The misfit computer geeks of Monkeewrench Software are called in to reopen a missing person case that rapidly blossoms, as if in response to their involvement, into a case of serial homicide.
Veterinary tech Marla Gustafson was so kindhearted that she wept over a rabbit she’d run over. So when her car, abandoned near a large bloodstain on a road in her rural hometown of Buttonwillow, shows no signs of mechanical failure, her father, Walt, feels certain she stopped to offer someone help and never returned. In the two months since she vanished, Detective Leo Magozzi and his colleagues on Minneapolis Homicide keep expecting to find some clue that links her death to that of Megan Lynn, a jogger found last May in Powderhorn Park with an ace of spades tucked into her clothing. But that clue has never materialized because Marla’s body has stubbornly refused to appear. So Walt and Magozzi join in asking Harley Davidson and the rest of the Monkeewrench crew to lend a hand. As Annie Belinsky and Roadrunner duly note, the quartet wouldn’t usually think of taking on a case like this, but their fourth member, Grace MacBride, happens to be carrying Magozzi’s child, and it’s hard to say no to him. Nodding gamely to each other, the gang fires up their state-of-the-art mobile computer lab and gets to work. Their quarry, meantime, seems bent on breaking the speed record for serial murder.
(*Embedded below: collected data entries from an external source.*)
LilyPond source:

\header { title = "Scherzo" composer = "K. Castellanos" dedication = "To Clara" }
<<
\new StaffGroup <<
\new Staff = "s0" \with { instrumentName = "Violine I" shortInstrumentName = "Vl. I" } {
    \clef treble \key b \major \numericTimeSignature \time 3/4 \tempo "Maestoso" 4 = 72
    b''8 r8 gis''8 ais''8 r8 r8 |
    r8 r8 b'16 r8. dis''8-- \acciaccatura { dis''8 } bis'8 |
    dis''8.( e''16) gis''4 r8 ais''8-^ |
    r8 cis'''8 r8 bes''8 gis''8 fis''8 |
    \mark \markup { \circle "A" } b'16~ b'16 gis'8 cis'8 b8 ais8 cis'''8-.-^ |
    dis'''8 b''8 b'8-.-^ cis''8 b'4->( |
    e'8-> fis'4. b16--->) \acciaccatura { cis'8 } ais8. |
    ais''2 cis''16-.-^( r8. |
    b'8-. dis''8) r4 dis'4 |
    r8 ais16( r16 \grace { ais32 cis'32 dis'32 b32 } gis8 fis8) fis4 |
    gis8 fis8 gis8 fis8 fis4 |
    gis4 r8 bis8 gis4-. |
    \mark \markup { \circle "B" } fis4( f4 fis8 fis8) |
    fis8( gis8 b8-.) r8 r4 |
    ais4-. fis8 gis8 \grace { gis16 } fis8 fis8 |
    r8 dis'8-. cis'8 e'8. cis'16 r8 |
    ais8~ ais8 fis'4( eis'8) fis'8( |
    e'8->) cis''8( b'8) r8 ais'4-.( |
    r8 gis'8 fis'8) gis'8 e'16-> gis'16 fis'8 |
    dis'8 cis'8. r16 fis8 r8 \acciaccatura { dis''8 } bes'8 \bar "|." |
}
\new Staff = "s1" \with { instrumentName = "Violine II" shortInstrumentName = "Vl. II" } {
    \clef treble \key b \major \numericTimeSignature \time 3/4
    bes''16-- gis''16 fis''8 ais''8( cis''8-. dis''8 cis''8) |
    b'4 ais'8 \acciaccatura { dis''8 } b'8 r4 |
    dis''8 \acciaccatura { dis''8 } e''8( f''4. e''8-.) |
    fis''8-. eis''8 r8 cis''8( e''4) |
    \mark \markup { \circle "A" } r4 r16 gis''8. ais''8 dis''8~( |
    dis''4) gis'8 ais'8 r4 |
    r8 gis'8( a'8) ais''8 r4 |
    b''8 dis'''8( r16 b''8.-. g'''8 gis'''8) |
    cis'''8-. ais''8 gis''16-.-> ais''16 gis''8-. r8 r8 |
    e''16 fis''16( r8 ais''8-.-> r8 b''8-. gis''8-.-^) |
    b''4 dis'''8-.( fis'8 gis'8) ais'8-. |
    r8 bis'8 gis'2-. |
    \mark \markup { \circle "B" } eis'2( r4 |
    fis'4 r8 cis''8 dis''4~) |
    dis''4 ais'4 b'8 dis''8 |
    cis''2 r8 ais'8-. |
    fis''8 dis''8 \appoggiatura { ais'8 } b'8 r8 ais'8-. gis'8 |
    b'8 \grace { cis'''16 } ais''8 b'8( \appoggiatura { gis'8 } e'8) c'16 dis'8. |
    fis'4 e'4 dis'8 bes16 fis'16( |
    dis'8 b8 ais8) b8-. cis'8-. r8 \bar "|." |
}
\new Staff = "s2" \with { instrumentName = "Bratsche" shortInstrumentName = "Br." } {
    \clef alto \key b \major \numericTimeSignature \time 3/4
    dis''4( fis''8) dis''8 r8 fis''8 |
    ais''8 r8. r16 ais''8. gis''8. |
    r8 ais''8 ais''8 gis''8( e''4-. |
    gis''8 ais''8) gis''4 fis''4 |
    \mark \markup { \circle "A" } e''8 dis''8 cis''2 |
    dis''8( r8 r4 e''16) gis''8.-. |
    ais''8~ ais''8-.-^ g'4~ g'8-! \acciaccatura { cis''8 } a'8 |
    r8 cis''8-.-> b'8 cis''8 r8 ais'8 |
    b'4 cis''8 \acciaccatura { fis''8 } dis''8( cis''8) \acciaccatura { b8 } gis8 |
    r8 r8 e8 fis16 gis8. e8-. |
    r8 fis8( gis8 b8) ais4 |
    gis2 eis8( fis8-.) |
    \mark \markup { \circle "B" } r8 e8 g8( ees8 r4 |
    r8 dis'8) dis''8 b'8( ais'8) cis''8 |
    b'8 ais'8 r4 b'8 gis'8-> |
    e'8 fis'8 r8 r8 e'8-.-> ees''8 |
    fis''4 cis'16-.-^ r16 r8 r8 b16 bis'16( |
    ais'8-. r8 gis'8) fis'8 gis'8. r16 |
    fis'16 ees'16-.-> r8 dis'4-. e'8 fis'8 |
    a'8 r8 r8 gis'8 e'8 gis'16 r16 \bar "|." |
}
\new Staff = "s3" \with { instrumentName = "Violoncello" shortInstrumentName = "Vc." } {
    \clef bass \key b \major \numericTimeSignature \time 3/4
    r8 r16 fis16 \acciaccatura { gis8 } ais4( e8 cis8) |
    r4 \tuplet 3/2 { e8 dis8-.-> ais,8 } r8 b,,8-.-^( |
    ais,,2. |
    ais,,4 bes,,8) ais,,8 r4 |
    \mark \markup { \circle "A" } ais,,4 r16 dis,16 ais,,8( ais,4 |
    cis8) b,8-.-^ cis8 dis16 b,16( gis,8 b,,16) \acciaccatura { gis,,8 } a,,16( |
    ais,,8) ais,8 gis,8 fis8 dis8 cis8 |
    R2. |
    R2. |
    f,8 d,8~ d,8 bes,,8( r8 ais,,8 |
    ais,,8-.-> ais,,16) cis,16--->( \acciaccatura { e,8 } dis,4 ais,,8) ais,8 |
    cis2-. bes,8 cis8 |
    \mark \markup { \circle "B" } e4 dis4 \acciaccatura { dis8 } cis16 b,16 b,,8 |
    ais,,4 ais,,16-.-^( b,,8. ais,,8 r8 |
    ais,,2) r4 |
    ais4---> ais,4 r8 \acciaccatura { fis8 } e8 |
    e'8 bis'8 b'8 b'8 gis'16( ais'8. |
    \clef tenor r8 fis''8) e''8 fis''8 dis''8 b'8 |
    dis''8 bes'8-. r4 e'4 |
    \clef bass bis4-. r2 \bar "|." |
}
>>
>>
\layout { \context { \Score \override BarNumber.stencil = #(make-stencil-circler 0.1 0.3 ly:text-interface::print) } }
When the body of General Mills executive Charlotte Wells is discovered in another local park along with a four of spades, investigators have to wonder what happened to spades two and three—especially after two more corpses turn up marked with the five and six of spades.
Despite all the high tech and ballyhoo, the mother-and-daughter team writing as Tracy give their once formidable foursome (The Sixth Idea, 2016) practically nothing to do in the way of either detective work or antic byplay and provide virtually no surprises along the way. Sad.